• _Dataset content_
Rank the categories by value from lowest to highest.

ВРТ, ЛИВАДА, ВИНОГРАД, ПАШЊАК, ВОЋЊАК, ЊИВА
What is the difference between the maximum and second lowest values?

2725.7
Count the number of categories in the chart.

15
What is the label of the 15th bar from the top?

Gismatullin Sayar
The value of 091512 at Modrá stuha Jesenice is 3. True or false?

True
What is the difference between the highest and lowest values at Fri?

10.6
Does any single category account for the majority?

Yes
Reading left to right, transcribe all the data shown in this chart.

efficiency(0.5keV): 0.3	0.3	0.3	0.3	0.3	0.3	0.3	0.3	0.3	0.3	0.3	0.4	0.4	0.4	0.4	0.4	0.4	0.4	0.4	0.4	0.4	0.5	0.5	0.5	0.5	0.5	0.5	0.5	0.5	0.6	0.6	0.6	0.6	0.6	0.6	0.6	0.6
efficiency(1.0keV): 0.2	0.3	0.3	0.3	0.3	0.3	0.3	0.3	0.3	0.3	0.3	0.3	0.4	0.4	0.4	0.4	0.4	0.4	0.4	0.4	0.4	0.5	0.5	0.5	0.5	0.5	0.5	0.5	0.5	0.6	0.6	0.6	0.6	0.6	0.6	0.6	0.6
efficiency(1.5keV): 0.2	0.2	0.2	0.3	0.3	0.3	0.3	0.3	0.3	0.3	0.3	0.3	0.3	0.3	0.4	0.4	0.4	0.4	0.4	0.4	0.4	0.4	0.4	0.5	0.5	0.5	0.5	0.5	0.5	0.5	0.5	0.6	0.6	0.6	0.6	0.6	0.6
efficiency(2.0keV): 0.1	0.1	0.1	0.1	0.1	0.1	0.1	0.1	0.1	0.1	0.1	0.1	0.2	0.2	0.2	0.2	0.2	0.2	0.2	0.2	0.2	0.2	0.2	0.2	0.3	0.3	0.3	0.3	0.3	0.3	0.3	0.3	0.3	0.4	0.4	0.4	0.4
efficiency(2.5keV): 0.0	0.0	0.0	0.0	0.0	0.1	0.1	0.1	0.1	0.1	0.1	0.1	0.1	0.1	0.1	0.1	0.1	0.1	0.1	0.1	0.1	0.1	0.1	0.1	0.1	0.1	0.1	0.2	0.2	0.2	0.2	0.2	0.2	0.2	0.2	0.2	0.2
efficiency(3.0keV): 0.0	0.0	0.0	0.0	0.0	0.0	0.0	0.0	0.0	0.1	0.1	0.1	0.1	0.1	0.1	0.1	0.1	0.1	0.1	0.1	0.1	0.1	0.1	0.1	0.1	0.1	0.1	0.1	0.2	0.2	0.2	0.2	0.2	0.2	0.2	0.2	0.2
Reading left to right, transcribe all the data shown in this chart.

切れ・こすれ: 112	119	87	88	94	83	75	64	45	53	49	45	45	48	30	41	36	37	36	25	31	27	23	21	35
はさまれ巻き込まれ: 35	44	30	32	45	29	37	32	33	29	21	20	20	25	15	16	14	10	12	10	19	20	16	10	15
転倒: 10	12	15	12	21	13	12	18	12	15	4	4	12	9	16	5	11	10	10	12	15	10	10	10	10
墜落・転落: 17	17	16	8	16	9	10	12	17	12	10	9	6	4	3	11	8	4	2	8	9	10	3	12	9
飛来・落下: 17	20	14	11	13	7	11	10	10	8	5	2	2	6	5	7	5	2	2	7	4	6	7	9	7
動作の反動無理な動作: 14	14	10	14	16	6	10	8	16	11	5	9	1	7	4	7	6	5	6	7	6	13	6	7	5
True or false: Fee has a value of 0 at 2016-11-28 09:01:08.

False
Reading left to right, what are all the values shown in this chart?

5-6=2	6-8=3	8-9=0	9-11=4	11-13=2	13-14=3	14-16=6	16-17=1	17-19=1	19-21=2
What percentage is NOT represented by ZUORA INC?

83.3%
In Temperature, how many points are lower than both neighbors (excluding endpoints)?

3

• _Activity_
Return every line of the material above that contains the string "chart", matching case exactly.

• _Your response_
Count the number of categories in the chart.
Reading left to right, transcribe all the data shown in this chart.
Reading left to right, transcribe all the data shown in this chart.
Reading left to right, what are all the values shown in this chart?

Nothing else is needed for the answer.